Türkiye seçime endekslenmiş. Dış politika hemen hemen hiç konuşulmuyor. ABD ise klasik oyunlarına devam ediyor. ABD`nin temel felsefesi; algılarla devletleri teslim almasıdır. Yıllarca Hollywood filmlerinin ana teması “yenilgisiz Amerika” portresidir. Milyon dolarlık reklam bütçeleriyle “süper güç” imajını dünyaya empoze etmişler. Son olarak ABD Başkanı Donald Trump`ın yaptığı açıklamada; “Ortadoğu`daki bazı ülkelerin Amerika`nın koruması olmadan bir hafta sürmeyeceklerini ve Washington`un Suriye`deki çabalarını desteklemek için para ve asker yığmalarını istediklerini” söyledi.
Bunu söyledikten sonra Suudi`ye mesaj göndererek, İran etkisine izin verilmemesi söyleminin önemini vurgulayarak, Suriye`den çekilme kararından vazgeçtiğini ima etti. Aslında “Suriye`den çekilme” söylemi planının arkasındaki amacın ne olduğu gayet açık; “İran tehlikesi” söylemi üzerinden Suudi`den haraç toplamak… Yıllardır bu planlarla Körfez ülkelerinin servetlerini sömürmektedir. Ferasetsiz devlet liderleri nedeniyle ABD planları kusursuz işliyor; terör! faaliyetleri üzerinden ülkeleri önce karıştırmak, birbirine düşürmek ve “ülkeleri korumak şantajı” üzerinden on milyarlarca dolarlık silah satışı gerçekleştirmek.
Maalesef bir gelenek haline gelen, sürekli bu planın bir parçası konumunda olan ve ABD`nin planının uygulanmasında en önemli gönüllü destekçisi olarak Suud Krallığı yönetimi bulunuyor.

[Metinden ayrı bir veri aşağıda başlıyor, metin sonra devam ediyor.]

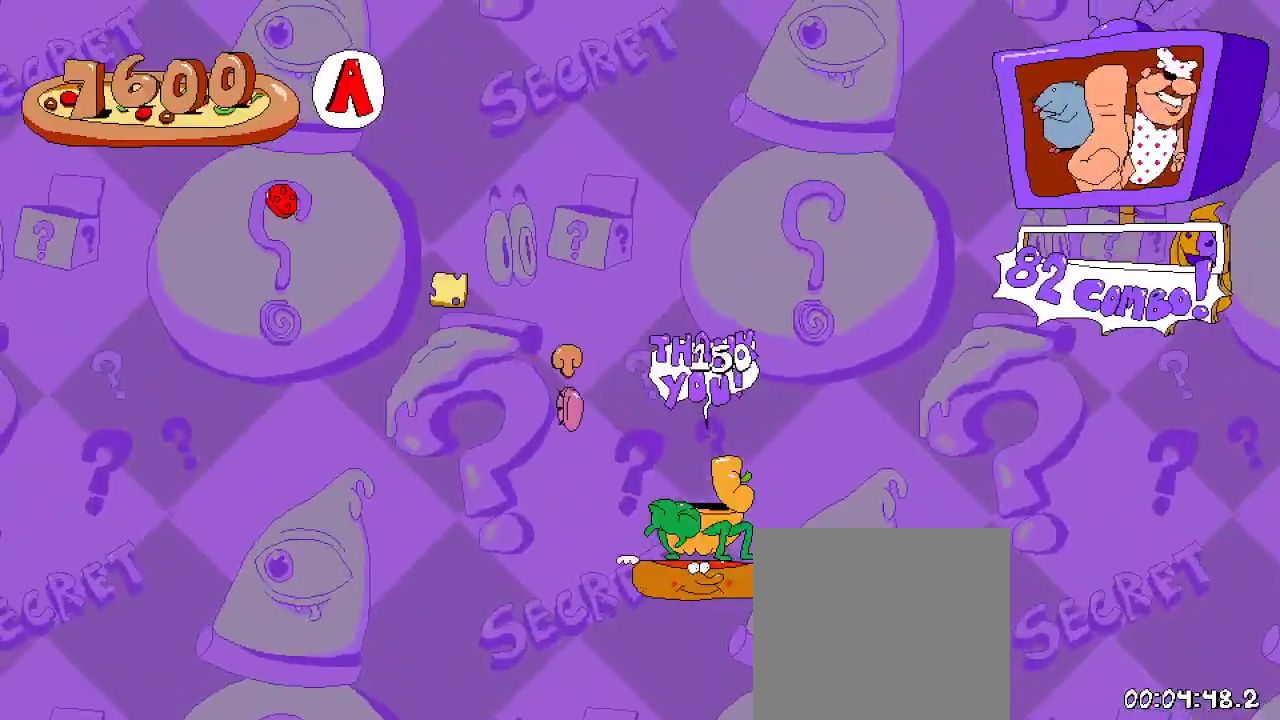
{"buttons": ["R2"], "left_stick": "center", "right_stick": "center", "events": []}
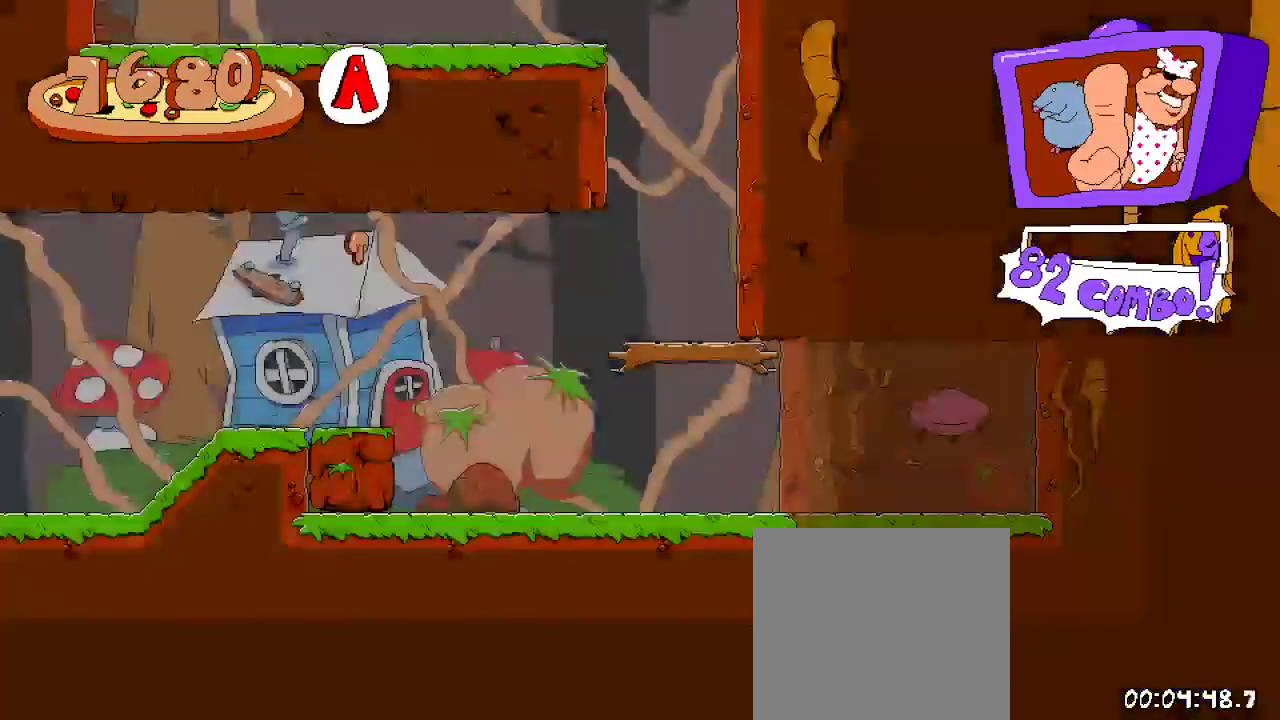
{"buttons": ["R2", "DPAD_LEFT"], "left_stick": "center", "right_stick": "center", "events": [[200, "DPAD_LEFT", "down"]]}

Nitekim Trump`ın konuşmasında ülke ismi geçmediği için Suudi Arabistan Dışişleri Bakanı Adil El-Cubeyir, Trump`ın ifadelerini şerh etme ihtiyacı duydu; “Katar topraklarında ABD`nin askeri üssü bulunuyor, koruma kalkanının kaldırılmasını istemiyorsa bir an önce Katar`ın ABD`ye ödeme yapması gerekir.”
Burada dikkat çeken husus; El-Cubeyr`in, sanki ABD yetkilisi imiş gibi bir açıklama yapmasıydı. Hatta konuşmacının kim olduğunu bilmeden bu ifadeleri duyan, ABD Dışişleri Bakanı veya Savunma Bakanlığı tarafından yapılan bir açıklama olduğunu zanneder. Trump tarafından Körfez hükümetleri üzerinde kamuoyuna uygulanan gasp, geçmişte bütün ABD yönetimleri tarafından uygulandı. Körfez hükümetleri bu aşağılanmayı kabul ettiler ve kendi keyifleri uğruna yolsuzluklar ve zulümler üzerine kurulu sistemlerinin bekası için halklarına karşı ve Müslüman ülkelerle bazen zımnen, bazen de alenen savaştılar.
Bu gidişatla ilgili öngörüm; yönetimlerini halkın katılımına ve desteğine dayandırmayan başta Suudi Krallığı olmak üzere Körfez emirlikleri ülkelerinde uzun süreli bir istikrar kuramayacaklardır. Halkına karşı düşmanlarıyla işbirliği kurma girişimleri kendi koltuklarını güvence altına almaya yetmeyecektir. ABD halkın zenginliğinin ve refahının kaynaklarını hedefliyor. Yöneticilerin milyar dolarları Avrupa bankalarında güven altındayken Körfez krizi ile birlikte fakir ve muhtaç ülkelere harcanan bütün kaynaklar ipotek altına alındı. ABD`nin elinde oyuncak gibi olan devlet liderleri pek yakında kendi sonlarını kendi elleriyle hazırlıyorlar. Yakın zamanda çözülmesi beklenmediği gibi gün geçtikçe büyüyen kriz, başta bu ülkeleri sonra da bölgeyi sosyal ve ekonomik anlamda olumsuz etkileyecek yeni gelişmelere sahne olabilir.